BRIEF 1
Please reproduce word for word the part of the PDFDomTree question that opens with the words containing "Now my issue" and closes with "here if needed.".
BRIEF 2
Check each statement against the PDFDomTree question and answer yes or no, quoting the exact words from the question that decide it. (a) The application uses pdfbox-2.0.9. (b) The output file is written with utf-8 encoding. (c) The converter inserted extra whitespace between words.
BRIEF 3
In the PDFDomTree question, which two exception types does the catch block handle?
======== SOURCE DOCUMENT ========
PDFDomTree not detecting white spaces while converting a pdf file to html

Question

I am using PDFDomTree with pdfbox-2.0.9 in my java application to convert a pdf file to html file. Following code I have used to convert a pdf.

try {   
    PDDocument document = PDDocument.load(new File("some path"));
    PDFDomTree parser = new PDFDomTree(PDFDomTreeConfig.createDefaultConfig());
    Writer output = new PrintWriter(new File("some output path"), "utf-8");

    parser.writeText(document, output);
    output.close();
    document.close();
} catch (IOException | ParserConfigurationException e) {
    throw e;
}

Now my issue is when I tried to analyse output html, I realised that the converter was not able to detect whitespace between two words due to which I got some words concatenated.

Check the comparison below:

Corresponding pdf file can be accessed from here if needed.

Can anyone please help me with this?
======== SUPPLIED INFORMATION ========
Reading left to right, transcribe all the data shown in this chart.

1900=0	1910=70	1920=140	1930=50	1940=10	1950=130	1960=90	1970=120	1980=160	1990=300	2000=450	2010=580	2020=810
========
WRITTEN RESPONSE 1
Now my issue is when I tried to analyse output html, I realised that the converter was not able to detect whitespace between two words due to which I got some words concatenated.

Check the comparison below:

Corresponding pdf file can be accessed from here if needed.

WRITTEN RESPONSE 2
(a) Yes: "I am using PDFDomTree with pdfbox-2.0.9 in my java application"
(b) Yes: "new PrintWriter(new File("some output path"), "utf-8")"
(c) No: "the converter was not able to detect whitespace between two words due to which I got some words concatenated"

WRITTEN RESPONSE 3
IOException and ParserConfigurationException.